→ **Document segment**
((

The output does steadily decline, but remains over 1000lm for 1.5 hours and due to the size of the head never runs overly hot.



In The Lab

NEW for Winter 2012 _ANSI standards include maximum beam range. This is the distance at which the intensity of light from an emitter falls to 0.25lux (roughly the same as the lux from a full moon). This standard refers only to the peak beam range (a one dimensional quantity), so I am expanding on this and applying the same methodology across the entire width of the beam. From this data it is possible to plot a two-dimensional ‘beam range profile’ diagram which represents the shape of the illuminated area.

In order to accurately capture this information a test rig was constructed which allows a lux meter to be positioned 1m from the lens and a series of readings to be taken at various angles out from the centre line of the beam. As the rig defines a quadrant of a circle with a radius of 1m, all the readings are taken 1m from the lens, so measuring the true spherical light intensity. The rig was designed to minimise its influence on the readings with baffles added to shield the lux meter from possible reflections off the support members.

))

→ **Exercise task a**
In the records, take the stretch from the start through the line containing "YFN: 11:24 -> 04:58" and write it out again with "Munich" swapped for "Berlin", everything else left as is.

→ **Material shown**
((

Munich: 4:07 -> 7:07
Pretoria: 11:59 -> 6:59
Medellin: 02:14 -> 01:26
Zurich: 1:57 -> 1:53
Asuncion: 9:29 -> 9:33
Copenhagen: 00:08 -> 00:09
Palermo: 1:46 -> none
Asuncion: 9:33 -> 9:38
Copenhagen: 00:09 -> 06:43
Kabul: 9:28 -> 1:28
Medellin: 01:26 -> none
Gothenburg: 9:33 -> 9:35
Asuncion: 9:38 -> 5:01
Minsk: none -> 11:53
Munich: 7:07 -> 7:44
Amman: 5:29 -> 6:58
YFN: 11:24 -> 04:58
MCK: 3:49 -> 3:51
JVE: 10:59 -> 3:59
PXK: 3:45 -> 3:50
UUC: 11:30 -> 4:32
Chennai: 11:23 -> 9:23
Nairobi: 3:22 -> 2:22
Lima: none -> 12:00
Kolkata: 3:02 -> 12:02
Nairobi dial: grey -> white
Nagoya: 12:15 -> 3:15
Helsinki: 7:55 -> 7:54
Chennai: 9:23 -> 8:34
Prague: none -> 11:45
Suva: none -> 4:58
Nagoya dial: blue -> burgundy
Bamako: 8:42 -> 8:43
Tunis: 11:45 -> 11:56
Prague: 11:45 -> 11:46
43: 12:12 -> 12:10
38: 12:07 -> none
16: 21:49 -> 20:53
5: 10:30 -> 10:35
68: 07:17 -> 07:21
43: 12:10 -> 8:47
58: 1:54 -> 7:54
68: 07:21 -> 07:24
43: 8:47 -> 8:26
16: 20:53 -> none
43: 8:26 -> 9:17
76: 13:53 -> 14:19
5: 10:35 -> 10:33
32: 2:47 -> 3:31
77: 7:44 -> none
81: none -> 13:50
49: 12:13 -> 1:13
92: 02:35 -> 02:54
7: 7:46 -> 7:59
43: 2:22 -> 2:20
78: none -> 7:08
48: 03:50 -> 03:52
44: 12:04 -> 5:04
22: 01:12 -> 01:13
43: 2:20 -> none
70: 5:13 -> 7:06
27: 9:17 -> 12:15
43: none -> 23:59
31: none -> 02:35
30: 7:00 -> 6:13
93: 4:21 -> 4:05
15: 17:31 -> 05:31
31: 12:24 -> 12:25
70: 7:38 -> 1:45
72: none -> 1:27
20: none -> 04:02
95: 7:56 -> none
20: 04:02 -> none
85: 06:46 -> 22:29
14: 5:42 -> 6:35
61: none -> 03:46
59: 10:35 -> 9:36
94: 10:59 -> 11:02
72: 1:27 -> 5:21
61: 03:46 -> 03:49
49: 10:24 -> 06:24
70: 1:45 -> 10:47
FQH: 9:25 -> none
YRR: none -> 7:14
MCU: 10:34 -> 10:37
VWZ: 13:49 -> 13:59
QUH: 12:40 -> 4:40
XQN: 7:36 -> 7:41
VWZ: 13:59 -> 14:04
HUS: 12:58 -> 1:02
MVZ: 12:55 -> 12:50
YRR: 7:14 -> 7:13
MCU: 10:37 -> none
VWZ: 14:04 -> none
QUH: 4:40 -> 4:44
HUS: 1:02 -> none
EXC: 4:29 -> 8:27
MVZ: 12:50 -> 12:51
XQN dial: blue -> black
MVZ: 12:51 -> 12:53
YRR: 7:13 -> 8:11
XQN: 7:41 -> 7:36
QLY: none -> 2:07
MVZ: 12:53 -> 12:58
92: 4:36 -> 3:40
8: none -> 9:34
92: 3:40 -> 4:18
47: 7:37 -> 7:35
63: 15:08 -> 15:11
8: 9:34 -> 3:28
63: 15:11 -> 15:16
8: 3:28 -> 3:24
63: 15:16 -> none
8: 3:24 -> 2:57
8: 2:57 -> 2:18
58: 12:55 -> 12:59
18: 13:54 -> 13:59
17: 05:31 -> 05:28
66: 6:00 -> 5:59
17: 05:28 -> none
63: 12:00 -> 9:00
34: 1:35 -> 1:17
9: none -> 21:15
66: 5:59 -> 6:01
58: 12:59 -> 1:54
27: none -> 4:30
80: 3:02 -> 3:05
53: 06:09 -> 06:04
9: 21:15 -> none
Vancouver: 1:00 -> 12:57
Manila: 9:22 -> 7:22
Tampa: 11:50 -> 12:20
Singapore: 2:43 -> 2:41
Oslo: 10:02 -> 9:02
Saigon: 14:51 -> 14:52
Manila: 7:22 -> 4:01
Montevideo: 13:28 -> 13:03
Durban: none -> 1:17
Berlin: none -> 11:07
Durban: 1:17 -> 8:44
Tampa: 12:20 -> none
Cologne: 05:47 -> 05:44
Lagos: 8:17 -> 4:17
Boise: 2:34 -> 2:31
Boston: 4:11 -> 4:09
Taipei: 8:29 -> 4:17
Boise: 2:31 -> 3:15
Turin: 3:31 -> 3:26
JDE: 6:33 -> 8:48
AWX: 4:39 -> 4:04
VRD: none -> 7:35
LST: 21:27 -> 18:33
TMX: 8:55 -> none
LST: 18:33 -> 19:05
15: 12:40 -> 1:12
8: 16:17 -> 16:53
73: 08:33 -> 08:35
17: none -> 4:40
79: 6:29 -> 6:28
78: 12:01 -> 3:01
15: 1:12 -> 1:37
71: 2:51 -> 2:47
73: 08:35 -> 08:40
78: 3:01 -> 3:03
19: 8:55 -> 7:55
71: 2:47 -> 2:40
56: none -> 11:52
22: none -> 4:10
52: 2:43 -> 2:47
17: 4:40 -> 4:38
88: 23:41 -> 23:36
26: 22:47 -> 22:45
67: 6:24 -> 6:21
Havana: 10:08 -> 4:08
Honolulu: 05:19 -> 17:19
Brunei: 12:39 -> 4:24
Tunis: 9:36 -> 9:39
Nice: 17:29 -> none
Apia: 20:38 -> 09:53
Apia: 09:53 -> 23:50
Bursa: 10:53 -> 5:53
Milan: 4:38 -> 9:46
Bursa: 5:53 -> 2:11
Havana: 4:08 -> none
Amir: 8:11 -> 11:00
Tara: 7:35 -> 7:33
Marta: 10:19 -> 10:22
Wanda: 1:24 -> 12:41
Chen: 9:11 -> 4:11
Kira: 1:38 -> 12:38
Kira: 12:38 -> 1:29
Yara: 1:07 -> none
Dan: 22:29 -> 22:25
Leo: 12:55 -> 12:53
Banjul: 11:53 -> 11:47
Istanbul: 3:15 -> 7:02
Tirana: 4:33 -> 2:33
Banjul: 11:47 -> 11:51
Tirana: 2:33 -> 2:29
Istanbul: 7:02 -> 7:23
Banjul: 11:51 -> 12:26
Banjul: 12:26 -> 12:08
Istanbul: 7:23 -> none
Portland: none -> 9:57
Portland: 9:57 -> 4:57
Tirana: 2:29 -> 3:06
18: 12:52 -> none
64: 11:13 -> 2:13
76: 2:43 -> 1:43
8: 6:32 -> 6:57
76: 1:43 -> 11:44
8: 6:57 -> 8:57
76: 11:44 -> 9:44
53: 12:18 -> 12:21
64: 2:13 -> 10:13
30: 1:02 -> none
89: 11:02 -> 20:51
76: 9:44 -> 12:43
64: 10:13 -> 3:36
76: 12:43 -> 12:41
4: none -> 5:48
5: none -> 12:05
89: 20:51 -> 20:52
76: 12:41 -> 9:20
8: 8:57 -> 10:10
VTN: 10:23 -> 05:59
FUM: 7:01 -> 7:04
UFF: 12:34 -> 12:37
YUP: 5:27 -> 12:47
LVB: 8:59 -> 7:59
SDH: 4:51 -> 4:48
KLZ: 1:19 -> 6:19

))

→ **Exercise task b**
In the lighting review, how far from the lens does the test rig position the lux meter?

→ **Full solution a**
Berlin: 4:07 -> 7:07
Pretoria: 11:59 -> 6:59
Medellin: 02:14 -> 01:26
Zurich: 1:57 -> 1:53
Asuncion: 9:29 -> 9:33
Copenhagen: 00:08 -> 00:09
Palermo: 1:46 -> none
Asuncion: 9:33 -> 9:38
Copenhagen: 00:09 -> 06:43
Kabul: 9:28 -> 1:28
Medellin: 01:26 -> none
Gothenburg: 9:33 -> 9:35
Asuncion: 9:38 -> 5:01
Minsk: none -> 11:53
Berlin: 7:07 -> 7:44
Amman: 5:29 -> 6:58
YFN: 11:24 -> 04:58

→ **Full solution b**
1m from the lens.